(Saved data entries)
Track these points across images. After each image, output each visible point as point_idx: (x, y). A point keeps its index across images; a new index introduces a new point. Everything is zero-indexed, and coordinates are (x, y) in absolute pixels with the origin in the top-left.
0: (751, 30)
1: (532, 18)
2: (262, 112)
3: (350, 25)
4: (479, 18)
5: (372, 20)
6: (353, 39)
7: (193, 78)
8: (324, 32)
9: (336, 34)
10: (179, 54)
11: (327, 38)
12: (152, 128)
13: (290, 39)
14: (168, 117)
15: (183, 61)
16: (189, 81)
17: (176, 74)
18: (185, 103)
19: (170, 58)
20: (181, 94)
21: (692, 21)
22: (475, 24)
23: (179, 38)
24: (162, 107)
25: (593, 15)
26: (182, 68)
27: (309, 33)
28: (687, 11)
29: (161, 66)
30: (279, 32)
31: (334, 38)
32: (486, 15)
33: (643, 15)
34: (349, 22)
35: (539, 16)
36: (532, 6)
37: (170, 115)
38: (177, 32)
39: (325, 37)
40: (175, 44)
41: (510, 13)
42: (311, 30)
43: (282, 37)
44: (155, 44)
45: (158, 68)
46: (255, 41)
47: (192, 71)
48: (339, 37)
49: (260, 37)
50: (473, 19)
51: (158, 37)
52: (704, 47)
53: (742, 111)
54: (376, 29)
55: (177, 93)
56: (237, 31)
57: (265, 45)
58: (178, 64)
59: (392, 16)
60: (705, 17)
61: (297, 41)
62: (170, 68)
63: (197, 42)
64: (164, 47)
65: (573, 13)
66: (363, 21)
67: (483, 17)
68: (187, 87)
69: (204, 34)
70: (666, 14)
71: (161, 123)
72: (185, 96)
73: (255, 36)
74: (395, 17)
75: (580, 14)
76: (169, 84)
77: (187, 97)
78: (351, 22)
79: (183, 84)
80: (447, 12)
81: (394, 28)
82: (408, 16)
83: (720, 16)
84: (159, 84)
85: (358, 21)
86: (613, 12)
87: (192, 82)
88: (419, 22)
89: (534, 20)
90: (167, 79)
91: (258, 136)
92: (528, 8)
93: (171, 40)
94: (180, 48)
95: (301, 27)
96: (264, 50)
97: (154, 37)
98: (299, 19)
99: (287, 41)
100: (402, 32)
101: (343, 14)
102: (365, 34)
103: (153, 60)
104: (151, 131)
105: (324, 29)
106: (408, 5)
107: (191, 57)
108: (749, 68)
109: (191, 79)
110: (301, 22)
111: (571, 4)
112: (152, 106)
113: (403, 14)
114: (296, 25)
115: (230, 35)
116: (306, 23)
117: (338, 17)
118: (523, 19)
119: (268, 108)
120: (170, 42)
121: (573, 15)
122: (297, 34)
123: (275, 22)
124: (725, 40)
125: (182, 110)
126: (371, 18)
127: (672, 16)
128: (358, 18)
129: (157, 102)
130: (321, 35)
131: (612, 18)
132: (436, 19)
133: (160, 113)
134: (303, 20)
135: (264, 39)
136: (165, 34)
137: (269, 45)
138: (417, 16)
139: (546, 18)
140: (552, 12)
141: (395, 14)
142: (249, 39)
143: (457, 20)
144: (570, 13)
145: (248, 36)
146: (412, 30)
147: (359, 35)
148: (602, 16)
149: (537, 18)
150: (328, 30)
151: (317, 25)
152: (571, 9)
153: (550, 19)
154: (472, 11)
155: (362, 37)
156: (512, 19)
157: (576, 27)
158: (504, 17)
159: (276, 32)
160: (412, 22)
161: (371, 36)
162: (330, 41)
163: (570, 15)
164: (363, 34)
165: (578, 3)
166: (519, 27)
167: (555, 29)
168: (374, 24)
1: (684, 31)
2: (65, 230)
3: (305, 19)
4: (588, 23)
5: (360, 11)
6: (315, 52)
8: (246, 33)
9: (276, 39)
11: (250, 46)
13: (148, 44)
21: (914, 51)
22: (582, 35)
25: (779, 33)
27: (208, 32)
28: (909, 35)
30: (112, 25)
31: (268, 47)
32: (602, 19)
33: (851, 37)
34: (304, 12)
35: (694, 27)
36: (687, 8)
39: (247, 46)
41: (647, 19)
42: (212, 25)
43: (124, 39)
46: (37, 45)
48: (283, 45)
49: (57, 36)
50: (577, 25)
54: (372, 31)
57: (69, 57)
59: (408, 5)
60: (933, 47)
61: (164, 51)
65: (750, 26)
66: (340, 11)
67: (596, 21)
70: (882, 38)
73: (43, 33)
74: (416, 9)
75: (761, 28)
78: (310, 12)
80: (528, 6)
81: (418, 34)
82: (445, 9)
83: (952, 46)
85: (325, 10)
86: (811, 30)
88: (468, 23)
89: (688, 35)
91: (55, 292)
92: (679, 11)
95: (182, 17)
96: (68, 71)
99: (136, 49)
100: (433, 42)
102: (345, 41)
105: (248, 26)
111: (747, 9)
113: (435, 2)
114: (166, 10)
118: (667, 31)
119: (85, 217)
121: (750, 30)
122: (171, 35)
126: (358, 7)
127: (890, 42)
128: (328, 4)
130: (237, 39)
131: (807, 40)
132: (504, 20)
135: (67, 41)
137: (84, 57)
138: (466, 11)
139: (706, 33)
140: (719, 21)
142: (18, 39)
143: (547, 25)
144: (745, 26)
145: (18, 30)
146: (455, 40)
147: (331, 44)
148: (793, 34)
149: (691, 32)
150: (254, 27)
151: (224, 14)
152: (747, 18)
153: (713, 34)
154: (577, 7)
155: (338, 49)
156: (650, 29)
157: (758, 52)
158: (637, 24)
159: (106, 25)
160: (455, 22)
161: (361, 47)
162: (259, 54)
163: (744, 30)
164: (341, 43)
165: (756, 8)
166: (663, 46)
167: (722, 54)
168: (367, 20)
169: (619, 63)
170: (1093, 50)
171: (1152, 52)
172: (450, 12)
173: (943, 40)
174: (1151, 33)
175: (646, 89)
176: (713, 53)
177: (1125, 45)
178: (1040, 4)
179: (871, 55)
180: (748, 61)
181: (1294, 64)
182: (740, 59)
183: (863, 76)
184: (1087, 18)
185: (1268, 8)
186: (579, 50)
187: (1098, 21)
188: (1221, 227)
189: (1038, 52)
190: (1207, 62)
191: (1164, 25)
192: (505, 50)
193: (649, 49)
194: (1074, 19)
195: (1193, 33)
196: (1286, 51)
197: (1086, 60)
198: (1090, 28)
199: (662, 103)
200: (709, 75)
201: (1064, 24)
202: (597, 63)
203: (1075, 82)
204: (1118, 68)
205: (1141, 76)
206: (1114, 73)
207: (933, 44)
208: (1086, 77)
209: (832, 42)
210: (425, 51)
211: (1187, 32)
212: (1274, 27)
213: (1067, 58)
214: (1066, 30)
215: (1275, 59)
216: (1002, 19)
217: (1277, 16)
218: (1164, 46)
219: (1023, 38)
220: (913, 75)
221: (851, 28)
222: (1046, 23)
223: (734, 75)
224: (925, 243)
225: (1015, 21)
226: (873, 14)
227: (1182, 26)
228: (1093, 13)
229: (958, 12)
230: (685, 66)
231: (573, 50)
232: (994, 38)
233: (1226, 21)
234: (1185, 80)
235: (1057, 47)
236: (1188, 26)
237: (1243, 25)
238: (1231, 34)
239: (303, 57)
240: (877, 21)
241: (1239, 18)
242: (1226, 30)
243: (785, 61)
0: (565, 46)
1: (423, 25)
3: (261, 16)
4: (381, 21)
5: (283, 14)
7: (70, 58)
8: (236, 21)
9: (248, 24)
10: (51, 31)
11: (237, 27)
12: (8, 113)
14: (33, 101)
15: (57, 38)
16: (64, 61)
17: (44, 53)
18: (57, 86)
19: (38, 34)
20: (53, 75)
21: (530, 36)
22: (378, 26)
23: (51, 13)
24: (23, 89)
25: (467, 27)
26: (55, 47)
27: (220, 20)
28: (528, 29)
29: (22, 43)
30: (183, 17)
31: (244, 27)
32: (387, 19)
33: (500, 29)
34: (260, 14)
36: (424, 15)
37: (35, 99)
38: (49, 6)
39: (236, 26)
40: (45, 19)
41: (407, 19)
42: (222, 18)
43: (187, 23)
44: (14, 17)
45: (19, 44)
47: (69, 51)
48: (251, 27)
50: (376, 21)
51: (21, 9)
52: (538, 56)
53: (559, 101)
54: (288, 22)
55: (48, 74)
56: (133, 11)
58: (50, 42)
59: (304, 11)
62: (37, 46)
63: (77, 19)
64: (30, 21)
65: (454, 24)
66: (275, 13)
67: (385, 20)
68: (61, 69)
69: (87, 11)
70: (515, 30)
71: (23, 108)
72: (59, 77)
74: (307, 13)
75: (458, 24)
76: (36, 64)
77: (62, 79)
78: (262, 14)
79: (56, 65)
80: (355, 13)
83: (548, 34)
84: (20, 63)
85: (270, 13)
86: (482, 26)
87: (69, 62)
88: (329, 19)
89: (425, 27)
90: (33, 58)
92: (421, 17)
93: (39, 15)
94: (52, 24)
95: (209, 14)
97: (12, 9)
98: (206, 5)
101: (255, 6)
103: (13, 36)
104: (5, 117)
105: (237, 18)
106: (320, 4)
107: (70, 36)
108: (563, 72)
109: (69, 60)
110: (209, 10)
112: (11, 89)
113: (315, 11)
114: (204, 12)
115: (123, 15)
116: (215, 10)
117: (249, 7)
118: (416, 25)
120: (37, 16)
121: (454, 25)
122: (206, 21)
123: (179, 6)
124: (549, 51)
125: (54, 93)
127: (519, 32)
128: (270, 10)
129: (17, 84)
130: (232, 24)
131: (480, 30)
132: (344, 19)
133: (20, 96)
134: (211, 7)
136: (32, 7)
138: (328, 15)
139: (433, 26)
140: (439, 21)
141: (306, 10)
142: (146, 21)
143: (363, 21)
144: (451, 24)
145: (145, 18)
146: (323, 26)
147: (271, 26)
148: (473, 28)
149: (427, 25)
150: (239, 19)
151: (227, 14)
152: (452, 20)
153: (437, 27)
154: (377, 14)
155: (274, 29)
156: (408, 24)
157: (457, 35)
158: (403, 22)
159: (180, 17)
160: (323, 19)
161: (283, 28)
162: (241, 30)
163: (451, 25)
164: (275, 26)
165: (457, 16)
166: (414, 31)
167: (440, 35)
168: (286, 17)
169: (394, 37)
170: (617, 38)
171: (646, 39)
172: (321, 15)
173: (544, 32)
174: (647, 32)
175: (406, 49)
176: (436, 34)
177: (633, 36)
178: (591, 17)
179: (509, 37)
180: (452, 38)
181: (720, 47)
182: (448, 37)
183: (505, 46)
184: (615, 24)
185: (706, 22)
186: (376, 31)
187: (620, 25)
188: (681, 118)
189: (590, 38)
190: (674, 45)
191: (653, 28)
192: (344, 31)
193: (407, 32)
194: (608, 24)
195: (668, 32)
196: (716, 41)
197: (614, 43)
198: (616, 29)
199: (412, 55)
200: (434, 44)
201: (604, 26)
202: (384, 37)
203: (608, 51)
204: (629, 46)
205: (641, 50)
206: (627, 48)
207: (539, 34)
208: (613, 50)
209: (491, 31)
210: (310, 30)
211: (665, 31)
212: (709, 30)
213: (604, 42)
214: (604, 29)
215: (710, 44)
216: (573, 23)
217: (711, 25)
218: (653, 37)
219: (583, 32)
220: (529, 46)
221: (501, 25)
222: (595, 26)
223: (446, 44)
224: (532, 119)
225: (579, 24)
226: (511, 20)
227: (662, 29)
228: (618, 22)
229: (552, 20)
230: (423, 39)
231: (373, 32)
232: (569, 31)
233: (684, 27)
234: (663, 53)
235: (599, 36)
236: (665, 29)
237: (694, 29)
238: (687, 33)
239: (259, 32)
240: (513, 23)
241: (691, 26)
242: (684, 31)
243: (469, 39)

### ABOUT THIS TASK:
Write out the records from the line with "169: (619, 63)" to the line with "193: (649, 49)" again, with "(1221, 227)" changed to "(1221, 127)" and nothing else altered.

### YOUR SOLUTION:
169: (619, 63)
170: (1093, 50)
171: (1152, 52)
172: (450, 12)
173: (943, 40)
174: (1151, 33)
175: (646, 89)
176: (713, 53)
177: (1125, 45)
178: (1040, 4)
179: (871, 55)
180: (748, 61)
181: (1294, 64)
182: (740, 59)
183: (863, 76)
184: (1087, 18)
185: (1268, 8)
186: (579, 50)
187: (1098, 21)
188: (1221, 127)
189: (1038, 52)
190: (1207, 62)
191: (1164, 25)
192: (505, 50)
193: (649, 49)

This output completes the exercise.